Entrecerró los ojos, pensativo.
—¿Dijo a dónde iba?
—No, milord, ¿desea que vaya a buscarle?
—No es necesario, puede retirarse.
Thompson hizo una reverencia y cerró la puerta con suavidad.
El conde entrelazó los dedos por encima de la mesa y se quedó mirando a la nada unos minutos, preguntándose a dónde habría ido su amigo.


Alexis entró en el carruaje que había alquilado de un salto y dio unos golpes para indicarle al cochero que ya podían irse. Se quitó la capa con capucha y pasó una mano por su cabello rubio platino.
Parecía que la mala suerte lo estaba persiguiendo. Primero, Vincent consideraba a lady Nottingham como su mejor candidata para casarse, después, se encontraba con aquel hombre que quería matar a amigo, y ahora descubre que Redfox está utilizando al pobre Alfred para llegar hasta el conde.
En cuanto había visto al joven salir de la mansión de los Lars a esas horas de la noche, no había dudado en seguirlo por si averiguaba algo. Había hecho bien en hacerlo, como ese chico diera demasiada información a esa mujer, ella no dudaría en utilizarla para chantajear a Vince y obligarle a casarse con ella.

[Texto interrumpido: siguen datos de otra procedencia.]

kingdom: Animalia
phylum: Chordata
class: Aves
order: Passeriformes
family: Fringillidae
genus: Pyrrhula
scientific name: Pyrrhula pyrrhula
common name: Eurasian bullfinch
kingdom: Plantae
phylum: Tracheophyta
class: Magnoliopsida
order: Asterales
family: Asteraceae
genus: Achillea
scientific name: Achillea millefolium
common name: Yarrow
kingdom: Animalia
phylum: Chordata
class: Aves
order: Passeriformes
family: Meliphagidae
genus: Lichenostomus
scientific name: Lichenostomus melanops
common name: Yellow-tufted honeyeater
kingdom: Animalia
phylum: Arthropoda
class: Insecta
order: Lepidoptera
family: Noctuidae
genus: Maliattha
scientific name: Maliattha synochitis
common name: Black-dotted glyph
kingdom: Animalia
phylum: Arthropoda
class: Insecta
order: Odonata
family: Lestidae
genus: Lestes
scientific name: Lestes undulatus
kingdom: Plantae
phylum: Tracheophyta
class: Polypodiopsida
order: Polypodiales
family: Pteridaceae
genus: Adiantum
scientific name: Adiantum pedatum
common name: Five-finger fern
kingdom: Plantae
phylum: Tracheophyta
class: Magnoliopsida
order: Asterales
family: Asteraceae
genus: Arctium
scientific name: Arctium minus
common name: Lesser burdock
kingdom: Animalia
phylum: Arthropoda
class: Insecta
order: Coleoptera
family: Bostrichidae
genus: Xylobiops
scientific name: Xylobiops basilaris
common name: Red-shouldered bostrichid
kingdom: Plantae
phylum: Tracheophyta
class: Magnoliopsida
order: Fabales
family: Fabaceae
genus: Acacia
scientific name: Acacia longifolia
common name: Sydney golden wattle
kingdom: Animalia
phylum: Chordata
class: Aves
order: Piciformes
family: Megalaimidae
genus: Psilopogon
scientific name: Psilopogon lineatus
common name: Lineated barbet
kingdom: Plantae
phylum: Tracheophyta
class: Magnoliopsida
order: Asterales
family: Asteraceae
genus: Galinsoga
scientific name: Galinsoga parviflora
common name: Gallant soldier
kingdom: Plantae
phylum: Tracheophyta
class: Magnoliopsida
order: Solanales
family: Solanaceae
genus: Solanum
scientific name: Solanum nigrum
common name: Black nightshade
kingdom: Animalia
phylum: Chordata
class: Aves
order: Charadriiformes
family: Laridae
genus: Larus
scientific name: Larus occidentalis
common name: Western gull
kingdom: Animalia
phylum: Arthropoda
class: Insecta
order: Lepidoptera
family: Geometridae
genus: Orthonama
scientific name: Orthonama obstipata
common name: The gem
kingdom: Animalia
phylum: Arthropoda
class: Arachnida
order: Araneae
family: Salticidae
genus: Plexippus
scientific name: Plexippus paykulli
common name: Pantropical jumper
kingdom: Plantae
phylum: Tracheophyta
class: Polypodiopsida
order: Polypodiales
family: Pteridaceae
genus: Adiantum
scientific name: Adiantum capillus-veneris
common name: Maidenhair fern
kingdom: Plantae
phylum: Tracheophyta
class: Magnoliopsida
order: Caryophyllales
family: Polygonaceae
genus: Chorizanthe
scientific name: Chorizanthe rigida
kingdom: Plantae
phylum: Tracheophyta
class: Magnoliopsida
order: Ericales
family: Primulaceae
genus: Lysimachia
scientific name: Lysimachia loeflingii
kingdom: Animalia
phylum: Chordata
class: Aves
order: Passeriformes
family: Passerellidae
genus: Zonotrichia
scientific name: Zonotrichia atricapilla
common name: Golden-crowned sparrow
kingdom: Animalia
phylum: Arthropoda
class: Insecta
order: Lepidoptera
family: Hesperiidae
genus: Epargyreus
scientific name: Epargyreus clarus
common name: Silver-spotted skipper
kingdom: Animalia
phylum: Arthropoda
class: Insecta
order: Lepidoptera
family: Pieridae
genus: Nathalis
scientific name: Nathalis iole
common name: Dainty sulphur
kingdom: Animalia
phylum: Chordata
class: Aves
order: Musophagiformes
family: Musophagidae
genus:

Brigitte tenía razón cuando le dijo a lady Norfolk que debía tener cuidado con las mujeres a las que dejaba entrar en su casa, porque esa muchacha sabía muy bien cómo manipular a un joven ingenuo como lo era Alfred.
Bueno, si Silvya ya había puesto sus cartas sobre la mesa, Alex iba a tener que jugar las suyas.